男性的麝香味好近,她全身都被他的气息给沾染。“如果殿下觉得属下重要,为何要帮倩芯公主?”明明知道她根本就不懂那些女孩的玩意,还帮着刁难她?
“你吃醋了?”他笑眯了眼,懒懒的舔了一下她粉嫩可口的唇。
“您……殿下请自重!现在是在谈正事,属下觉得倩芯公主有居心不良之嫌,不该这么亲近。”没错,她只是关心他的安危。
“哦?只是因为觉得她居心不良吗?”看着她眼中的心慌,他非要逼她说出真心话不可。
“当然,属下……属下……”
“怎么?继续说啊?”
这样是要她怎么说?他离她好近,只怕她再多吐出一个字,就会碰上他那近在咫尺的薄唇。
“不说吗?那我就要出去了,既然你说不出公主有哪里不好,本宫可不能随便怠慢他国贵族。”起身作势欲走。
“殿下……”身体比思想反应更快,她纤细的手抓住易天煦的衣袖,旋即又放开,她究竟是在干嘛?难道只为了她心中的不安,就要殿下听她的话,但她充其量只不过是个护卫,实在是太逾越了。
“真是不诚实!”那只仿佛作贼心虚的手偷偷缩进被窝的动作,让他的心难得有着一丝柔软,这倔强的小猫,作静静的坐下伴着她。
“对不起,殿下,属下最近不知怎么了,好像有点病了,行为、举止都有点怪异。”五娘垂下头,不敢看坐在床边的易天煦。
“怎么个怪异法?”他有得是耐心,这种事是急不得的。
“以前属下从来不会在意殿下跟谁在一起,但这次不知是怎么了,您只是跟倩芯公主在一起,属下就会觉得心中有种不舒服感。”五娘皱起眉头思索,难道是倩芯公主真的有什么问题吗?
“还有吗?”手闲闲的轻抚她的颊,扫过粉嫩的唇,引得她一阵轻颤。
“还有、还有……殿下这样碰属下时,会……会让属下的脑中一片空白,有种灼热的无力感……”还隐隐有着甜美的愉悦感。
“那……你希望本宫只注视你吗?”扳正她的小脸,让她的眼神无所闪躲,自从她体会到这些事后,那双眼就无法直视她。

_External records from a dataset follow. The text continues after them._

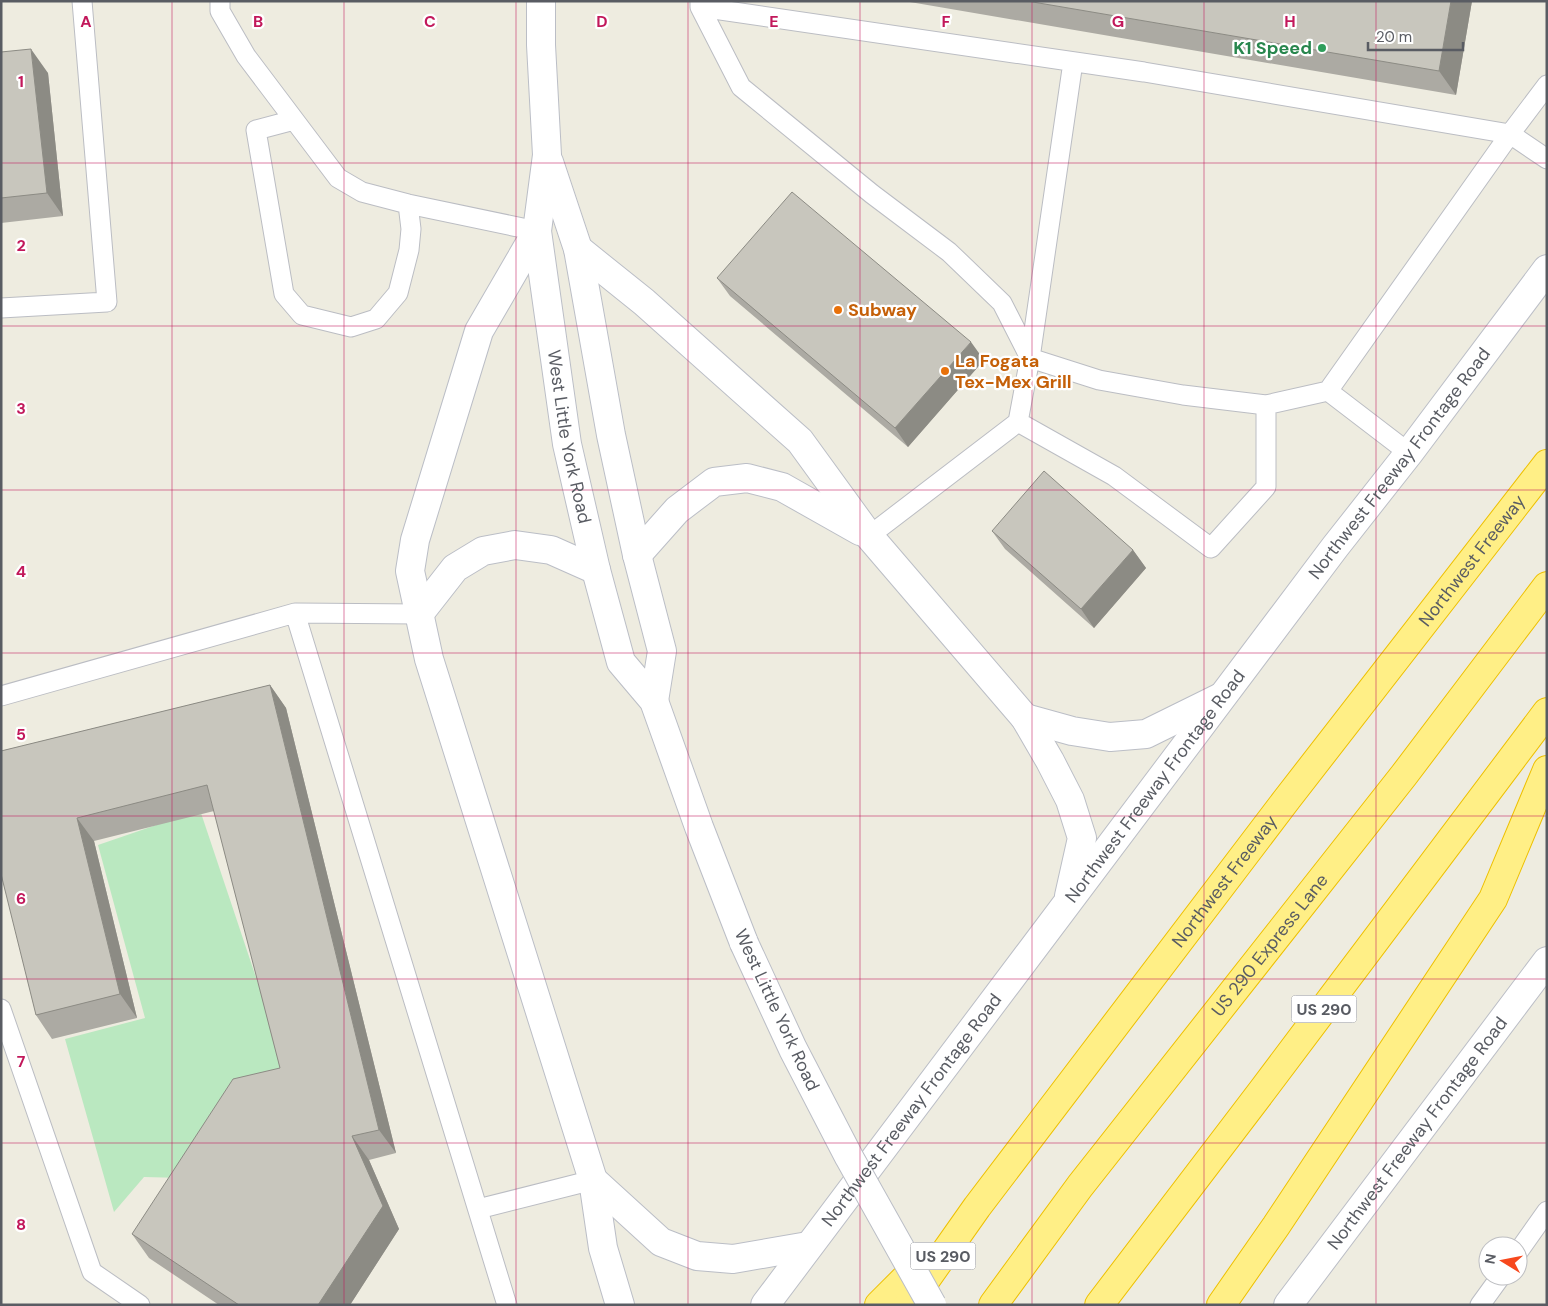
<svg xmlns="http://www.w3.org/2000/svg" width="1548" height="1306" font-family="'DM Sans',sans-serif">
<rect width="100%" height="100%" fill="#eeece0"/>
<path fill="#bae8c0" d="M 200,810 L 298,1103 L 183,1178 L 144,1177 L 114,1212 L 65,1039 L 145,1018 L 98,845 Z"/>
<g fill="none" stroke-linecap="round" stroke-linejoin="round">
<defs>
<path id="service" d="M 220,1 L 220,11 L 246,56 L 338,178 L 362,192 L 408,204 L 537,231
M 700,1 L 700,7 L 741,87 L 872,194 L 949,252 L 1002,303 L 1030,358 L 1099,380 L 1183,395 L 1266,405 L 1328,391 L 1510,134 L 1547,85
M 700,7 L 1144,72 L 1510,134 L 1547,159
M 294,120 L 256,130 L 284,294 L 302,315 L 351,327 L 376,319 L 398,293 L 409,250 L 411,229 L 408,204
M 1,308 L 107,302 L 82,1
M 1328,391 L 1409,453
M 1018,422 L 1114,476 L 1211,548 L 1266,487 L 1266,405
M 869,536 L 1018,422 L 1030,358 L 1073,62
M 295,613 L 507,1305
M 1,696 L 295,613 L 419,614
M 1,1009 L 92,1272 L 140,1305
M 478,1209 L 593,1180
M 1518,1252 L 1547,1211
M 1480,1305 L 1501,1276"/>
<g id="secondary">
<path id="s1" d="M 541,1 L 541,45 L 547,155 L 537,231 L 567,444 L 596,570 L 621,662 L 654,701 L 699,827 L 744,943"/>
<path d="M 549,162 L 578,249 L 611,435 L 637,555 L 662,651 L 654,701"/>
<path d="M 537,231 L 479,331 L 415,540 L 410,571 L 429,659 L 593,1180 L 603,1248 L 620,1305"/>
<path d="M 578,249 L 644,302 L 800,441 L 869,536 L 1025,718 L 1050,761 L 1070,800 L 1082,838 L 1069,896"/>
<path d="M 637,555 L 677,510 L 714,482 L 747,478 L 782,487 L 860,531"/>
<path d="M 419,614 L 455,568 L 483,551 L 515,545 L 551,550 L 596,570"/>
<path d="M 1025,718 L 1072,731 L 1110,737 L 1146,734 L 1219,698"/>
<path d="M 593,1180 L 661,1242 L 697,1256 L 733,1259 L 808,1246"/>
<path id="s2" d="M 765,1305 L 1335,547 L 1409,453 L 1547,269"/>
<path id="s3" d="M 1288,1305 L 1547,961"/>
</g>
<g id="motorway">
<path d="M 879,1305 L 924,1260"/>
<path id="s4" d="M 908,1305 L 977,1207 L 1287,799 L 1547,464"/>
<path id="s5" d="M 993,1305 L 1080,1186 L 1404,775 L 1547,586"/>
<path d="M 1099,1305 L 1262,1091 L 1547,712"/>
<path d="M 1221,1305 L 1276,1226 L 1493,899 L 1547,770"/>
</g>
</defs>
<use href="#service" stroke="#bbbdc3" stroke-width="21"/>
<use href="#secondary" stroke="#bbbec6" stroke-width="30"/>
<use href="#motorway" stroke="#eec000" stroke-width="30"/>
<use href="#service" stroke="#fff" stroke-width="19"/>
<use href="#secondary" stroke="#fff" stroke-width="28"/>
<use href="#motorway" stroke="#ffef86" stroke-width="28"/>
<defs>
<path id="secondary-bridge" d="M 744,943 L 793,1049 L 849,1157 L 932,1305"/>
</defs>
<use href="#secondary-bridge" stroke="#bbbec6" stroke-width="30" stroke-linecap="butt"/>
<use href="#secondary-bridge" stroke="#fff" stroke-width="28"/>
</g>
<path fill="#acaaa3" d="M 904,1 L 1472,1 L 1456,95 Z
M 1,52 L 48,73 L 63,216 L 1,223 Z
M 717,278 L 984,360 L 908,447 L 730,296 Z
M 992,531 L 1133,550 L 1146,568 L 1094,628 L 1005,549 Z
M 270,685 L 286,708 L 396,1153 L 369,1160 L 399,1229 L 350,1305 L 219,1305 L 149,1258 L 132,1234 L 280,1068 L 214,811 L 94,841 L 137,1018 L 52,1039 L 36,1015 L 1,751 Z"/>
<path fill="#8c8b84" d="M 1451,1 L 1472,1 L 1456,95 L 1439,71 Z
M 31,49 L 48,73 L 63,216 L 47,193 Z
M 971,342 L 984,360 L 908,447 L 895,428 Z
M 1133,550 L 1146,568 L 1094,628 L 1081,609 Z
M 270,685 L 286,708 L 396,1153 L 379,1130 Z
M 77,818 L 94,841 L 137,1018 L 120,994 Z
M 352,1136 L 369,1160 L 399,1229 L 350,1305 L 318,1305 Z"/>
<path fill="#c8c6bd" stroke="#8c8b84" d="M 1027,1 L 1451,1 L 1439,71 Z
M 31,49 L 47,193 L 1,198 L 1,52 Z
M 792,192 L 971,342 L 895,428 L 717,278 Z
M 1044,471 L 1133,550 L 1081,609 L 992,531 Z
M 270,685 L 379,1130 L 352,1136 L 383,1206 L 318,1305 L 239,1305 L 132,1234 L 233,1079 L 280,1068 L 207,785 L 77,818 L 120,994 L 36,1015 L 1,874 L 1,751 Z"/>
<path fill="none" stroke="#c2185b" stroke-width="1" stroke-opacity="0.55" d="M 172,1 L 172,1305M 344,1 L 344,1305M 516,1 L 516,1305M 688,1 L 688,1305M 860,1 L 860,1305M 1032,1 L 1032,1305M 1204,1 L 1204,1305M 1376,1 L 1376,1305M 1,163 L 1547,163M 1,326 L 1547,326M 1,490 L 1547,490M 1,653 L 1547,653M 1,816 L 1547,816M 1,979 L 1547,979M 1,1143 L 1547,1143"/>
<circle fill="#2e9e5b" stroke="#fff" stroke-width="2" cx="1322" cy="48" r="5"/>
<g fill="#e8710a" stroke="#fff" stroke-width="2">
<circle cx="838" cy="310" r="5"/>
<circle cx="945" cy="371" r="5"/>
</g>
<g text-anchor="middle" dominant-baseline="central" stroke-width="4.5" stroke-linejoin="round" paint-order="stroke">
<g fill="#fff" stroke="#8b8d92" stroke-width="1">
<rect x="1291.5" y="995.5" width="65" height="27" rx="4"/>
<rect x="910.5" y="1242.5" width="65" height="27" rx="4"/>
</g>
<g font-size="16" font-weight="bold" fill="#595c63">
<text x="1324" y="1009">US 290</text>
<text x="943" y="1256">US 290</text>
</g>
<g font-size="18" font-weight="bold" fill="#27864d" stroke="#fff" text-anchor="end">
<text x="1312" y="48">K1 Speed</text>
</g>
<g font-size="18" font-weight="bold" fill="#c56008" stroke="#fff" text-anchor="start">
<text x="848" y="310">Subway</text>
<text x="955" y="361">La Fogata<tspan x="955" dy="21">Tex-Mex Grill</tspan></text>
</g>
<g font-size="18" fill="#595c63" stroke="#fff">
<text stroke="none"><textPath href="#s1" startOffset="439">West Little York Road</textPath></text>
<text stroke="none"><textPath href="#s2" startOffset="1054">Northwest Freeway Frontage Road</textPath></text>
<text stroke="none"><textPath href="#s4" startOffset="934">Northwest Freeway</textPath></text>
<text stroke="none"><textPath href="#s2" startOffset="649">Northwest Freeway Frontage Road</textPath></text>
<text stroke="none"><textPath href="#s4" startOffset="529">Northwest Freeway</textPath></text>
<text stroke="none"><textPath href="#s5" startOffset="454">US 290 Express Lane</textPath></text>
<text transform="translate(777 1010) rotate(65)">West Little York Road</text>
<text stroke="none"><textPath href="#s2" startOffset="244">Northwest Freeway Frontage Road</textPath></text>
<text stroke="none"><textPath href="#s3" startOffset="215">Northwest Freeway Frontage Road</textPath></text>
</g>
</g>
<g font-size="16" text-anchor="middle" font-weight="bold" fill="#c2185b" stroke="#fff" stroke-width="4.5" stroke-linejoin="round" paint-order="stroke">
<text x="86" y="27">A</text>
<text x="258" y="27">B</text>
<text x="430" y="27">C</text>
<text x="602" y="27">D</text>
<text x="774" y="27">E</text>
<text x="946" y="27">F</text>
<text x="1118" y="27">G</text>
<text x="1290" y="27">H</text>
<text x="21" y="87">1</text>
<text x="21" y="251">2</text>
<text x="21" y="414">3</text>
<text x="21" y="577">4</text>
<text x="21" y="740">5</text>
<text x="21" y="904">6</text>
<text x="21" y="1067">7</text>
<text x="21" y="1230">8</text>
</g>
<rect width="1548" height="1306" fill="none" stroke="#595c63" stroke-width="5"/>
<g transform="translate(1503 1261) rotate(280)"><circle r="24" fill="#ffffff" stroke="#bdbec1"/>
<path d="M0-4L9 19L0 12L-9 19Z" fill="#f7481d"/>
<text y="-8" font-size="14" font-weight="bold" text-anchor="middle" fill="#595c63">N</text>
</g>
<path d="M1368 42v8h95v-8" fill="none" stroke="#595c63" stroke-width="2.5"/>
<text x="1376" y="42" font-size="15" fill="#595c63" stroke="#ffffff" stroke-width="4" paint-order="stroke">20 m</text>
</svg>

“属下不敢!”五娘倏地一惊,她怎能有这种想法?当下就想翻身下跪,却被易天煦给制住。
“不是敢或不敢,本宫是在问你,你希望这样吗?”
“属下……属下……”五娘咬住下唇,清澈的眼瞳转啊转的,她不懂,不管什么样的感情对她而言都很陌生,她过去得到的都殿都在告诉她,她只是他的工具,他的棋子,在必要时她得为他奉献生命,但他现在追问的全都超出她以往的思考范围。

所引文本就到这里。